* COMPITO *
Ricopia senza modifiche il brano dell'estratto del testo che va da "PRESIDENTE. Lei ha" a "segreta, in genere.".

* ESTRATTO DEL TESTO *
◆ ◆ ◆ ◆

PRESIDENTE. Lei ha mai saputo della telefonata che Ilaria Alpi ha fatto - che l'abbia fatta è certo, il contenuto deve essere stabilito -, poco prima che venisse uccisa, a Massimo Loche, forse in presenza anche di Fabio Fusi, in cui preannunciava che stava partendo e che sarebbe arrivato un servizio molto importante, di cui non dava indicazioni quanto al contenuto perché ci sarebbe stato un pericolo per la sua sicurezza, laddove lo avesse svelato?
SANDRO CURZI. Di questa telefonata non so nulla. Non so se sia stato interrogato Giubilo, il direttore di allora.
PRESIDENTE. No, non lo abbiamo sentito.
SANDRO CURZI. Una telefonata così in redazione non si tiene segreta, in genere.

◆ ◆ ◆ ◆

* DATI FORNITI *
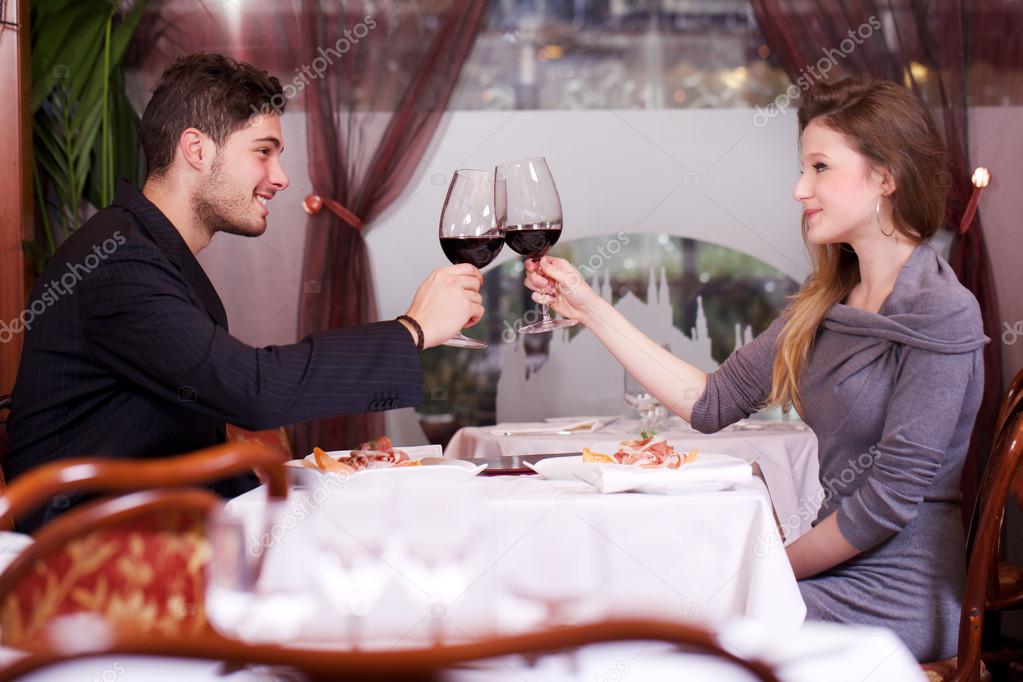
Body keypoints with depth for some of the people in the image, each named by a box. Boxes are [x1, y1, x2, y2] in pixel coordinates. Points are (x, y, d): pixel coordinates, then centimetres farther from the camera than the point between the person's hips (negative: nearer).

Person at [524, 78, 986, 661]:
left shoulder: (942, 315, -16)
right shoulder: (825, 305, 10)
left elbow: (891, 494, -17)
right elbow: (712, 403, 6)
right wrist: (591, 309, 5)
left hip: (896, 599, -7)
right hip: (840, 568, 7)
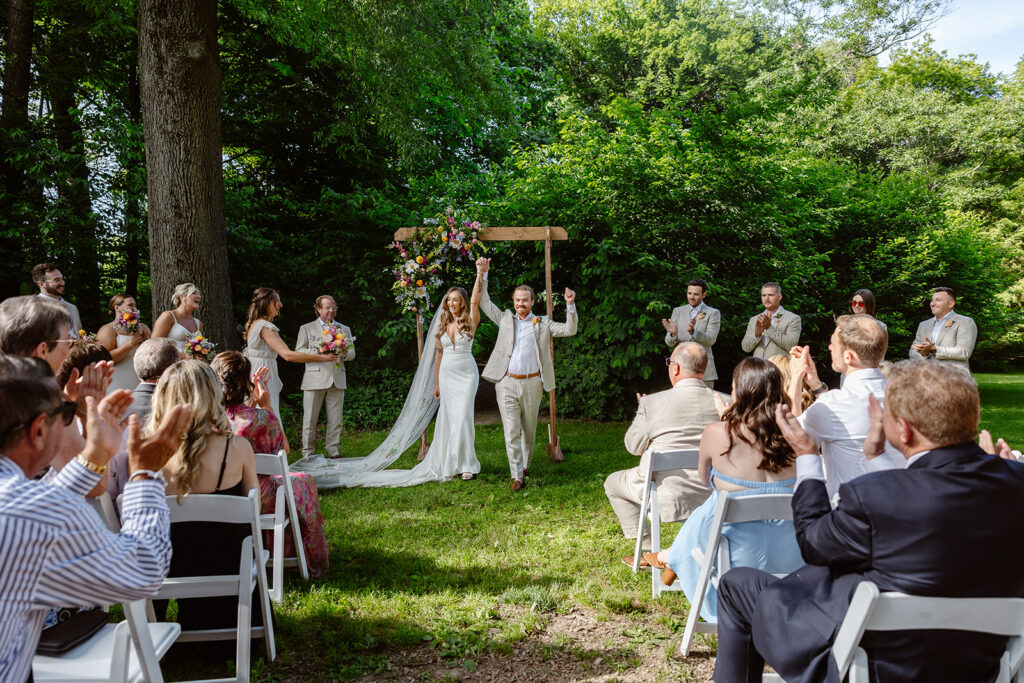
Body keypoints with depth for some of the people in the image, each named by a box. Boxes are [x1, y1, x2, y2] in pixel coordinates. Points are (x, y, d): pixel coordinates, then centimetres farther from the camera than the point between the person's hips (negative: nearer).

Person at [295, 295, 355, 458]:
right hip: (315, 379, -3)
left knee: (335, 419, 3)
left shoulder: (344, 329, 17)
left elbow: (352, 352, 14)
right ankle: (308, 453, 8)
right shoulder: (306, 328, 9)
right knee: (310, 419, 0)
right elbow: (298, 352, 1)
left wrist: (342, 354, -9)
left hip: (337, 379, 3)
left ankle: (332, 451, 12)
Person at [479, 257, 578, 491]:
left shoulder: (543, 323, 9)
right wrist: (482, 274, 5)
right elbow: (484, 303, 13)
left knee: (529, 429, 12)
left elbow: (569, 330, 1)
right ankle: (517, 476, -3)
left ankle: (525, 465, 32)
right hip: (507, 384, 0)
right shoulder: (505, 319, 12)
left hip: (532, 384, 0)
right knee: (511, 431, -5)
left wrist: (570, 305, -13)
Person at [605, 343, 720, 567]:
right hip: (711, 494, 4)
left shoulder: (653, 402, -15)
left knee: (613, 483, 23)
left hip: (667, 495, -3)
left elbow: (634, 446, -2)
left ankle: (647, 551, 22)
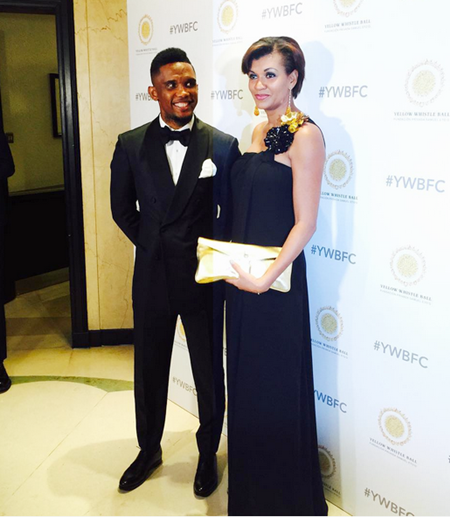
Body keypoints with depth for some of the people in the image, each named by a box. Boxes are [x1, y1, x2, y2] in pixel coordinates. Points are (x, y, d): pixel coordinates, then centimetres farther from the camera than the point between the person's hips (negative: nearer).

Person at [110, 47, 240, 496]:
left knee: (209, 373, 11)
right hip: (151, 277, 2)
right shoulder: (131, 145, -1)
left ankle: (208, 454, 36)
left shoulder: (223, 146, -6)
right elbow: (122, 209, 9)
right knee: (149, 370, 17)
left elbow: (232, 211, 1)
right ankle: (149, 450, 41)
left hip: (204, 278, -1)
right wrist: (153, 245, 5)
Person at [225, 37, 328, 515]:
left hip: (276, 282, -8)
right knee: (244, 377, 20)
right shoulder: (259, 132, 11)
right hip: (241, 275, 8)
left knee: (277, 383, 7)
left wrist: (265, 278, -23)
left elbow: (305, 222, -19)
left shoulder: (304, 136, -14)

◆ ◆ ◆ ◆

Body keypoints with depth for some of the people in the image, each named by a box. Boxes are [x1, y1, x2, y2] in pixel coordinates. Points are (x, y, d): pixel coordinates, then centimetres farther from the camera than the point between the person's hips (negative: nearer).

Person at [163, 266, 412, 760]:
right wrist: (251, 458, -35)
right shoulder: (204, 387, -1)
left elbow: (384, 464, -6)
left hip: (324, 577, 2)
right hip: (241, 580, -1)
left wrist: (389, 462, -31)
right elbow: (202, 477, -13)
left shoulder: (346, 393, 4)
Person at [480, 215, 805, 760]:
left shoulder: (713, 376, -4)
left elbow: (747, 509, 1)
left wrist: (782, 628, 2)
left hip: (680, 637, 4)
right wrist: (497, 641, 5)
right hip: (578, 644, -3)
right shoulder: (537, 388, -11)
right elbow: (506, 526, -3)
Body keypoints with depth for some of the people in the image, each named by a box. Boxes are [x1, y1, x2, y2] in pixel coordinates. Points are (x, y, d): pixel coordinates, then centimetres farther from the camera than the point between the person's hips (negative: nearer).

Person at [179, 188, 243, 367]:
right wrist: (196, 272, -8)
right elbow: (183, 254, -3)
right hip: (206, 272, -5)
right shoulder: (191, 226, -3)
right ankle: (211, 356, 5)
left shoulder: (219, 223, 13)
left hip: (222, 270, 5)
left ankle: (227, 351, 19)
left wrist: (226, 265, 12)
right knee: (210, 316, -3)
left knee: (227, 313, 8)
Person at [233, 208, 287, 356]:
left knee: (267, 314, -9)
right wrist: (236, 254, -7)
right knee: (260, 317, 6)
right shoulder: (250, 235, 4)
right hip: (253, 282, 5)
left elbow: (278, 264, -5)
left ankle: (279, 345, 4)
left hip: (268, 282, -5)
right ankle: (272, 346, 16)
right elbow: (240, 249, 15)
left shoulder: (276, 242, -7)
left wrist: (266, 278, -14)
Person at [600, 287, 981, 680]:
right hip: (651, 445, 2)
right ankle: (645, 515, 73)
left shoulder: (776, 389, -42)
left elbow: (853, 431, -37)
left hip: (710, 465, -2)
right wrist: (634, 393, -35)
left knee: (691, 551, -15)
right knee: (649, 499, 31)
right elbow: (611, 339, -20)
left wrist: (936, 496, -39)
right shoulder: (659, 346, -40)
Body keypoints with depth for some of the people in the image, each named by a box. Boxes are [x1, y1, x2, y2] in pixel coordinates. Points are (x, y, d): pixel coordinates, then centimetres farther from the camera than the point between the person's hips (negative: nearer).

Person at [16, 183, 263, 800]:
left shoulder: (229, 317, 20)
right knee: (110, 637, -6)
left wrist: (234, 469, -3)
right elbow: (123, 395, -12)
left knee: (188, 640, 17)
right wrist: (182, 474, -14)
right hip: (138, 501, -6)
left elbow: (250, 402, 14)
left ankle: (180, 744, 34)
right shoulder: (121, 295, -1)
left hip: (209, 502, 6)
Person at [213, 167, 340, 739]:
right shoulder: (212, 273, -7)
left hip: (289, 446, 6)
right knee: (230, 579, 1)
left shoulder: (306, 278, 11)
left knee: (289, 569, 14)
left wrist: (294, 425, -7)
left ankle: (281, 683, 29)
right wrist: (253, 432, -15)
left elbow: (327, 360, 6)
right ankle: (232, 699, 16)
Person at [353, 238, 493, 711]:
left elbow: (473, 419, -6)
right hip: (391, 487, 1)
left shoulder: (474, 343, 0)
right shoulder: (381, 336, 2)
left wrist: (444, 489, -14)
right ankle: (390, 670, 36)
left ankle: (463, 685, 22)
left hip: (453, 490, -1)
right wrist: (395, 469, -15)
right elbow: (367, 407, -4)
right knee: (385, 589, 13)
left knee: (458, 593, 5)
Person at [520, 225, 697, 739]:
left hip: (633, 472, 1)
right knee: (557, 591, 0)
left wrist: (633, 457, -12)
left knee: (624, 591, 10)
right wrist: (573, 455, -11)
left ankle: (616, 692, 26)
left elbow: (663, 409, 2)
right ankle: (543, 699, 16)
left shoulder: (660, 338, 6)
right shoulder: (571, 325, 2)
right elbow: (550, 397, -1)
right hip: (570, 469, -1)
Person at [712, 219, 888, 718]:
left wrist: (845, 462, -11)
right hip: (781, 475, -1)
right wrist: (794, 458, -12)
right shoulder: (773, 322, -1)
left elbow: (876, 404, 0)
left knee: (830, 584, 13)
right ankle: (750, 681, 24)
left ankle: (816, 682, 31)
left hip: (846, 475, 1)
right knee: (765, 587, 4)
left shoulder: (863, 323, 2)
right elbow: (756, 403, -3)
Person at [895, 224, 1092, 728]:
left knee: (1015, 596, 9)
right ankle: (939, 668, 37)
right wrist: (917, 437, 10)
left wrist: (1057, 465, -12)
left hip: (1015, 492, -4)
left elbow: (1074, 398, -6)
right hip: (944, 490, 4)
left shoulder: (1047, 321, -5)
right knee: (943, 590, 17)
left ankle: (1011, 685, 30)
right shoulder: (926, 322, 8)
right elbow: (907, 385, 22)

◆ ◆ ◆ ◆

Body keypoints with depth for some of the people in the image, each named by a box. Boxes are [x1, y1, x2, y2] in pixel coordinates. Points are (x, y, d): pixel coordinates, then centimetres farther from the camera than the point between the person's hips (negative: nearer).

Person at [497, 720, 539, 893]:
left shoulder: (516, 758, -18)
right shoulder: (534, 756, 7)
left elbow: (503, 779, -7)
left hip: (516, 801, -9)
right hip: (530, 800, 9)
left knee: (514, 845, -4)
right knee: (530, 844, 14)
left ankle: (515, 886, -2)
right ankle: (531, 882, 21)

◆ ◆ ◆ ◆

* SOLUZIONE *
PRESIDENTE. Lei ha mai saputo della telefonata che Ilaria Alpi ha fatto - che l'abbia fatta è certo, il contenuto deve essere stabilito -, poco prima che venisse uccisa, a Massimo Loche, forse in presenza anche di Fabio Fusi, in cui preannunciava che stava partendo e che sarebbe arrivato un servizio molto importante, di cui non dava indicazioni quanto al contenuto perché ci sarebbe stato un pericolo per la sua sicurezza, laddove lo avesse svelato?
SANDRO CURZI. Di questa telefonata non so nulla. Non so se sia stato interrogato Giubilo, il direttore di allora.
PRESIDENTE. No, non lo abbiamo sentito.
SANDRO CURZI. Una telefonata così in redazione non si tiene segreta, in genere.